The first thing to do is to identify the logos that indicate that the fish is from a sustainable fishery. There are a multitude of logos and it can sometimes be difficult to navigate. The best-known sustainable fisheries organization in the world is the Marine Stewardship Council (MSC), whose logo you’ve certainly seen. More than 52% of species in Quebec are MSC-certified, including lobster from the Magdalen Islands, lobster from the Gaspésie Peninsula, Northern prawn from Norwegian waters and Greenland halibut. Snow crab from the Gulf of the St. Lawrence had been on the list until very recently.
In 2017, Greenpeace released its sustainable canned tuna rankings in Canada. The Raincoast Trading brand claims first place, followed by Wild Planet and Whole Foods Market.

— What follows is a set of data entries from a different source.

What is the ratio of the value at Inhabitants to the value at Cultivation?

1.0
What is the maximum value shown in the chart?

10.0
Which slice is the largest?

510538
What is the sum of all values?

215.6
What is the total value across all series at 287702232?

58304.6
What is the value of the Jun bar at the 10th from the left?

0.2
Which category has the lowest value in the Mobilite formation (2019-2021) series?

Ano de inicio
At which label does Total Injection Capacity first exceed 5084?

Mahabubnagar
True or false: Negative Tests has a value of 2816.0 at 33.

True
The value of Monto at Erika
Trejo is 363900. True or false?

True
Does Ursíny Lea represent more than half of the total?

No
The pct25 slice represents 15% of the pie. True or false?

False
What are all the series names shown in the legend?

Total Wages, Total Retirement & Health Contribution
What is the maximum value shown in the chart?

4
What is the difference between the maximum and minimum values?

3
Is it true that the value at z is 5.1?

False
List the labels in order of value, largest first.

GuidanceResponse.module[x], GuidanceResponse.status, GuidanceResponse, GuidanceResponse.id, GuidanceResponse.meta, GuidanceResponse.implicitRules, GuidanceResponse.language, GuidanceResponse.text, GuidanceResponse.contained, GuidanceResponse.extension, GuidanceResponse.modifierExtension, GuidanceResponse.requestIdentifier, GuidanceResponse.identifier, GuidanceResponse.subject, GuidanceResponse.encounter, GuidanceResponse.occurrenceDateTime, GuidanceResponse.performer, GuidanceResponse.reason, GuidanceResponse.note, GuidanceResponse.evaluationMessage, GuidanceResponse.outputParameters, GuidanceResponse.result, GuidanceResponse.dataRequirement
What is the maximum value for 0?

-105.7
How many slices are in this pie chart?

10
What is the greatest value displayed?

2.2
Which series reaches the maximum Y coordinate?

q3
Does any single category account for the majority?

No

The Greenpeace Red List classifies fish species that are not sustainably harvested, including tuna, farmed Atlantic salmon and Chilean sea bass. It is better to avoid buying these fish species.
The Monterey Bay Aquarium’s Seafood Watch mobile app is convenient because it indicates which fish species to prioritize.
In Europe, the Common Fisheries Policy (CFP) proposes rules for managing the fishing fleet and preserving fish reserves
In short, if you like fish, buy conscientiously to ensure its sustainability.